We may not notice at first what there is less of: time for ourselves and our projects, creativity, self nurturing.
Eventually, our loved one requires more of everything, every aspect of our being. What we once were gradually disappears, taking with it our health and well-being.
We don’t notice because we are so focused on the needs in front of us. Focusing on ourselves becomes irrelevant.
I knew I needed to go to the ER. I knew something was wrong with me. I thought I’d been having panic attacks for most of the last year. My dog was almost 12 years old, and I had been giving him dialysis twice a day about a year ago until he finally walked out of the room disconnecting from the needle and saline bag, letting me know he wasn’t doing this anymore. He had weighed about 110 pounds, never overweight, but now he weighed much less. I couldn’t leave him alone if they decided to keep me overnight in the hospital, even after my wife moved into the adult family home. So, I just put it off.
It was a nightmare getting my wife to accept being in the adult family home. She was acting out horribly, holding a pillow over a resident’s face in the night, screaming, lashing out, refusing assistance as she became totally incontinent. She finally settled down after several days on a new medication to help with these behavioral symptoms. Once she finally settled down, COVID-19 hit, the epicenter less than two miles away, I haven’t been able to be with her in person since, a year later.
Several months after she entered the adult family home, our dog passed. The day I took him to the vet for the last time, I went to see my doctor for a prescription renewal.
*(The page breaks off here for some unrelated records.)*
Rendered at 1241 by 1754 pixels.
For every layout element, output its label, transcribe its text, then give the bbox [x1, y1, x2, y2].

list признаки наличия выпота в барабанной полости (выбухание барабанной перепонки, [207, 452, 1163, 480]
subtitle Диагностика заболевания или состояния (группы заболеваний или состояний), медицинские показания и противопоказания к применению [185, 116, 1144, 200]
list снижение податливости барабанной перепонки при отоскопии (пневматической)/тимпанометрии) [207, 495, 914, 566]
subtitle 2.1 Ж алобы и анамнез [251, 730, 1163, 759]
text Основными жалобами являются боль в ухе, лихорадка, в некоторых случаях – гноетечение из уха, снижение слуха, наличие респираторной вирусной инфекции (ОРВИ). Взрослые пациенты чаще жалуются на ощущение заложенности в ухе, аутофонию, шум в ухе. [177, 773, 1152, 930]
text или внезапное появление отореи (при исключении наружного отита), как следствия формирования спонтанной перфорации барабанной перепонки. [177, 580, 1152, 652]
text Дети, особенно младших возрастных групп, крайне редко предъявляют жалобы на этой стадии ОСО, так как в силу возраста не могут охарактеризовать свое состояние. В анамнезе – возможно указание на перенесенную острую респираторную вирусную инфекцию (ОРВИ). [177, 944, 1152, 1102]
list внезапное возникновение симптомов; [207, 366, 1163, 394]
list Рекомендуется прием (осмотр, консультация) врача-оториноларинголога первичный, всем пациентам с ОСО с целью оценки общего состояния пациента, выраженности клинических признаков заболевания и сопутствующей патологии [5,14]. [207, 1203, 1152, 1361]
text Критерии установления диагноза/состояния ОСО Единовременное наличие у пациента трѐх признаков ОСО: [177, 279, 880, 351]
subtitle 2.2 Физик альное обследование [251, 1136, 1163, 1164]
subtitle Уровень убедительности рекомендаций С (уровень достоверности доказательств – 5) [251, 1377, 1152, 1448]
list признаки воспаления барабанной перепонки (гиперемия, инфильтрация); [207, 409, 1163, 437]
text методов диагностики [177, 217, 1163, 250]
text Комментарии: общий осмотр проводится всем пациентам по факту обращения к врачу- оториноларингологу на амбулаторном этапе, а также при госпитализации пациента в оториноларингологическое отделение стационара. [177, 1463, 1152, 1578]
Just before I left the doctor’s office, I mentioned that my brother had just been air-lifted to the hospital unconscious with atrial fibrillation.
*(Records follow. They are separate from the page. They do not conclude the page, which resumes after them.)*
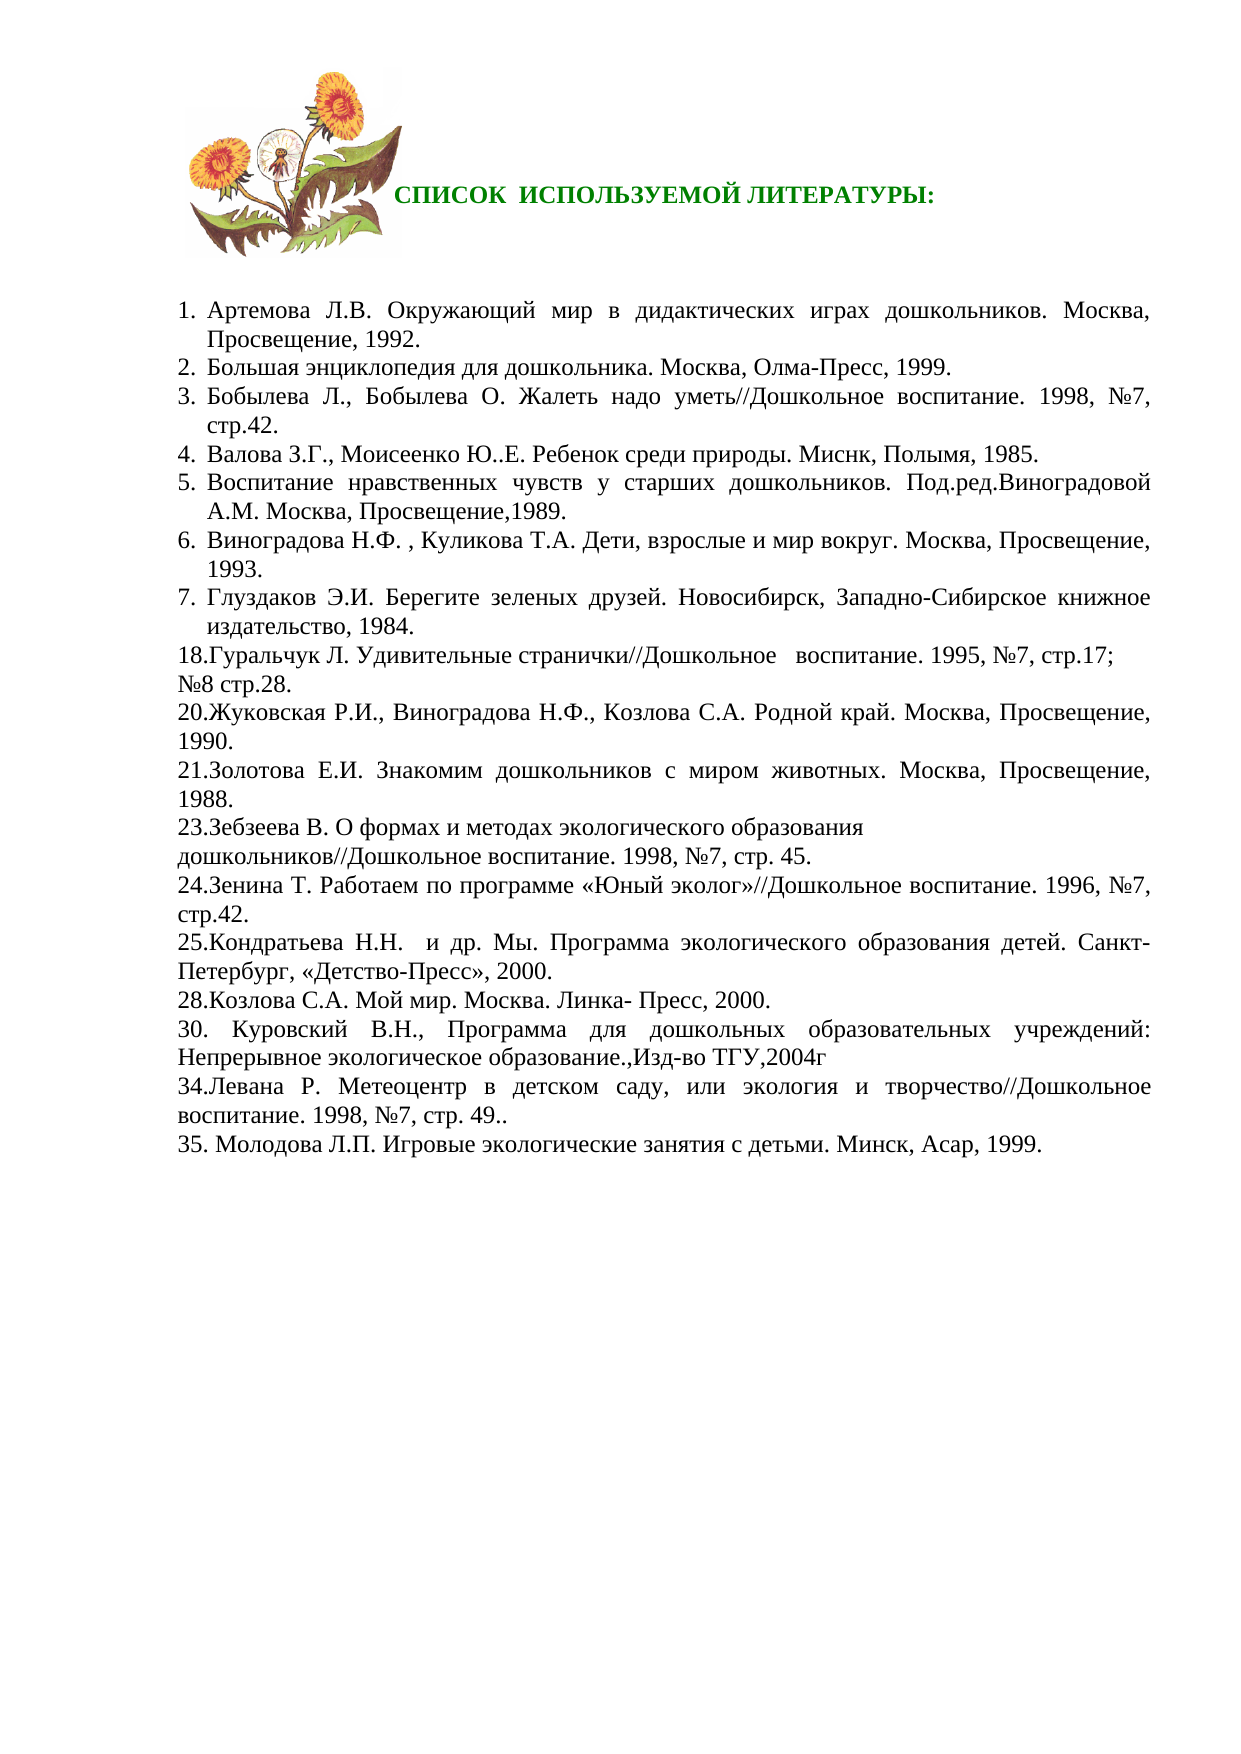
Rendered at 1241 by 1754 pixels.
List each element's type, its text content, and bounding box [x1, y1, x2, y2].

text 30. Куровский В.Н., Программа для дошкольных образовательных учреждений: Непрерывное экологическое образование.,Изд-во ТГУ,2004г [177, 1014, 1152, 1071]
text 21.Золотова Е.И. Знакомим дошкольников с миром животных. Москва, Просвещение, 1988. [177, 755, 1152, 812]
text 34.Левана Р. Метеоцентр в детском саду, или экология и творчество//Дошкольное воспитание. 1998, №7, стр. 49.. [177, 1071, 1152, 1129]
list Бобылева Л., Бобылева О. Жалеть надо уметь//Дошкольное воспитание. 1998, №7, стр.42. [177, 381, 1152, 439]
text 23.Зебзеева В. О формах и методах экологического образования дошкольников//Дошкольное воспитание. 1998, №7, стр. 45. [177, 812, 1152, 870]
text 35. Молодова Л.П. Игровые экологические занятия с детьми. Минск, Асар, 1999. [177, 1129, 1152, 1157]
text 28.Козлова С.А. Мой мир. Москва. Линка- Пресс, 2000. [177, 985, 1152, 1014]
list Большая энциклопедия для дошкольника. Москва, Олма-Пресс, 1999. [177, 352, 1152, 381]
list Глуздаков Э.И. Берегите зеленых друзей. Новосибирск, Западно-Сибирское книжное издательство, 1984. [177, 582, 1152, 640]
list Виноградова Н.Ф. , Куликова Т.А. Дети, взрослые и мир вокруг. Москва, Просвещение, 1993. [177, 525, 1152, 582]
list Артемова Л.В. Окружающий мир в дидактических играх дошкольников. Москва, Просвещение, 1992. [177, 295, 1152, 352]
picture [177, 67, 403, 180]
text 25.Кондратьева Н.Н. и др. Мы. Программа экологического образования детей. Санкт-Петербург, «Детство-Пресс», 2000. [177, 927, 1152, 985]
list Воспитание нравственных чувств у старших дошкольников. Под.ред.Виноградовой А.М. Москва, Просвещение,1989. [177, 467, 1152, 525]
text СПИСОК ИСПОЛЬЗУЕМОЙ ЛИТЕРАТУРЫ: [177, 180, 1152, 209]
text 20.Жуковская Р.И., Виноградова Н.Ф., Козлова С.А. Родной край. Москва, Просвещение, 1990. [177, 697, 1152, 755]
text 18.Гуральчук Л. Удивительные странички//Дошкольное воспитание. 1995, №7, стр.17; №8 стр.28. [177, 640, 1152, 697]
picture [177, 209, 403, 258]
list Валова З.Г., Моисеенко Ю..Е. Ребенок среди природы. Миснк, Полымя, 1985. [177, 439, 1152, 467]
text 24.Зенина Т. Работаем по программе «Юный эколог»//Дошкольное воспитание. 1996, №7, стр.42. [177, 870, 1152, 927]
Out of an abundance of caution, the doctor had the nurse wheel in the EKG machine to test my heart. After all, I was just having panic attacks, right? He read the results and calmly asked the nurse to test it again. He then got close to my face and ordered me to go to the nearest emergency room and tell them I was in AFib. I asked if I could stop to get something to eat first. He said I had to go straight there or he would call 9-1-1.
I knew something was wrong with me, but I didn’t realize my heart was racing over 140 beats per minute and my blood pressure was around 160. I was put on medication to slow my heart rate, lower the blood pressure and thin my blood.
When I returned home there was no one to take care of, just quiet and solitude.
It took several months to get my health on track, a year later I’m doing okay. I still can’t see my wife except through a window, but I call her every day and enjoy what recognition and laughter are available for us.
Looking back, I think I would be more grateful for our time together, however challenging. I touched her often, which reassured her. I learned to focus on the silver linings, and not take things personally. We always were receptive to laughter and enjoyment. She was able to express her appreciation for all my efforts in the house and gardens, efforts she requested and inspired. I was too swamped to focus on my health and well-being. I was fortunate to recover it for the most part. I’m grateful for all I have learned, especially for the Alzheimer’s Disease Support Group I have attended religiously for several years.
Craig and his wife, Randie, lived together in Bothell, WA for over 40 years. Randie now resides in Kirkland, WA at an adult family home.